### Zu bearbeiten
1/ Beantworte zum Text über Trainerhunde diese Fragen:
(a) Welcher Art von Hunderasse gehört der im Text genannte jagdlich ambitionierte Hund an?
(b) Was muss ein Zahnarzt laut Text genauso tun wie jeder andere Mensch?
(c) Was wäre die Trainerin bereit zu tun, falls sie einen Hund mit Bedürfnissen hätte, die ihre Kompetenzen übersteigen?
2/ Übernimm aus dem Text über Trainerhunde wortgetreu alles von „Meine Hunde sind“ bis hinunter zu „meine Kompetenzen übersteigen.“.
3/ Schreib den Text über Trainerhunde im Anschluss an seinen letzten Satz weiter.

::: Textauszug :::

Also, Trainerhunde sind auch einfach nur Hunde. Die wissen auch nicht, dass sie „Trainerhunde“ sind. Sie sind einfach, wer sie sind - Individuen mit einem Charakter, mit Stärken und Schwächen, mit bestimmten genetischen Voraussetzungen, mit Lebenserfahrungen, mit einem Umfeld, in dem sie leben, und mit mir als Hauptbezugsperson, mit der sie in einer Beziehung stehen, und die ihrerseits Stärken und Schwächen usw. hat. Und nur weil ich Trainerin bin, heißt das nicht, dass ich mit meinem jagenden Hund kein Anti-Jagd-Training machen muss. Bzw. dass tatsächlich auch mein Hund (der einer Urhundrasse angehört) jagdlich ambitioniert ist. Oder dass mein Junghund nicht pubertiert, sondern genauso Flausen im Kopf haben kann wie jeder andere Hund in der Pubertät auch. Und nur weil ich Trainerin bin, heißt das nicht, dass ich mit dem Finger schnipse und Themen wegzaubere, sondern auch ich trainiere, erziehe und manage.


Nur weil jemand Zahnarzt ist, hat der ja auch nicht von selber perfekte Zähne, sondern muss sie genauso putzen und auch zum Zahnarzt gehen wie jeder andere Mensch auch.

Nur weil jemand Lehrer von Beruf ist, sind seine eigenen Kinder nicht automatisch Musterschüler und machen ohne Lernen ein 1er-Abi.


Meine Hunde sind ganz normale Hunde mit ganz normalen hundlichen Bedürfnissen und Verhaltensweisen, mit einer genetischen Rassedisposition und ureigenen Charakteren. Und damit wir drei möglichst harmonisch zusammenleben können, muss ich mit ihnen (und an mir!) arbeiten. Der Unterschied zu einem „Nichttrainer“ mit einem „Nichttrainerhund“ ist einfach nur, dass ich niemand brauche, der mich von außen coacht, sondern das selbst tun kann. Zumindest bisher. Ich wäre mir nämlich nicht zu schade und nicht zu arrogant, mir Hilfe von einem Kollegen zu holen, sollte ich mal einen Hund mit Bedürfnissen haben, die meine Kompetenzen übersteigen.

Der Unterschied ist auch einfach nur, dass ich schneller erkenne, was ein Thema ist, was ein Problem ist, wo es seinen Ursprung hat, und was der Lösungsweg ist …. Den Weg gehen muss ich dann aber genau so wie jeder andere Hundehalter auch.


Also: Was sind sie denn nun, die konkreten Themen, an denen ich mit meinen Hunden derzeit arbeite?

::: Aufgeführte Einträge :::

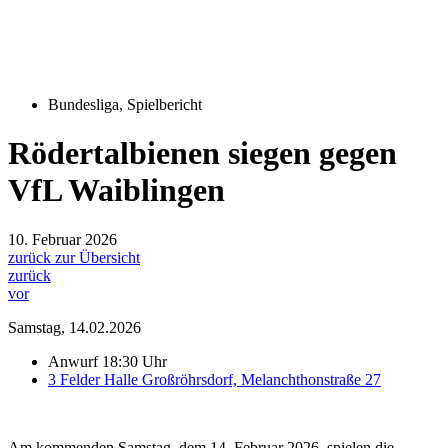
Bundesliga
,
Spielbericht
Rödertalbienen siegen gegen
VfL Waiblingen
10. Februar 2026
zurück zur Übersicht
zurück
vor
Samstag, 14.02.2026
Anwurf 18:30 Uhr
3 Felder Halle Großröhrsdorf, Melanchthonstraße 27
Am kommenden Samstag, dem 14. Februar 2026, spielen die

:::

### Lösungen
1/
(a) Einer Urhundrasse.
(b) Seine Zähne putzen und zum Zahnarzt gehen.
(c) Sich Hilfe von einem Kollegen holen.

2/
Meine Hunde sind ganz normale Hunde mit ganz normalen hundlichen Bedürfnissen und Verhaltensweisen, mit einer genetischen Rassedisposition und ureigenen Charakteren. Und damit wir drei möglichst harmonisch zusammenleben können, muss ich mit ihnen (und an mir!) arbeiten. Der Unterschied zu einem „Nichttrainer“ mit einem „Nichttrainerhund“ ist einfach nur, dass ich niemand brauche, der mich von außen coacht, sondern das selbst tun kann. Zumindest bisher. Ich wäre mir nämlich nicht zu schade und nicht zu arrogant, mir Hilfe von einem Kollegen zu holen, sollte ich mal einen Hund mit Bedürfnissen haben, die meine Kompetenzen übersteigen.

3/
Coffee … okay, Coffee ist tatsächlich das, was man sich so klischeehaft als „Trainerhund“ vorstellt. :D Er ist sowohl für mich persönlich als auch objektiv betrachtet einfach nur perfekt. Es gibt keinen perfekten Hund? Doch. Coffee. Jeder, der ihn kennt, wird mir zustimmen. Auf Coffee kann ich mich zu 100% verlassen. Er kann immer und überall frei laufen, meistens entfernt er sich dabei nur wenige Meter von mir, hat mich immer im Blick, hält immer Kontakt, trifft kaum selbständige Entscheidungen, sondern fragt mich. Und wenn er doch mal eine blöde Entscheidung trifft, kann ich ihn immer unterbrechen, ich habe ihn jederzeit „unter Kontrolle“. Nebenbei läuft er hier und da immer mal ein Rally Obedience Turnier in Klasse 3, der höchsten Klasse, haut da meistens hohe Punktzahlen raus, steht oft aufm Siegertreppchen … er ist wahrlich der Vorzeigeschüler schlechthin.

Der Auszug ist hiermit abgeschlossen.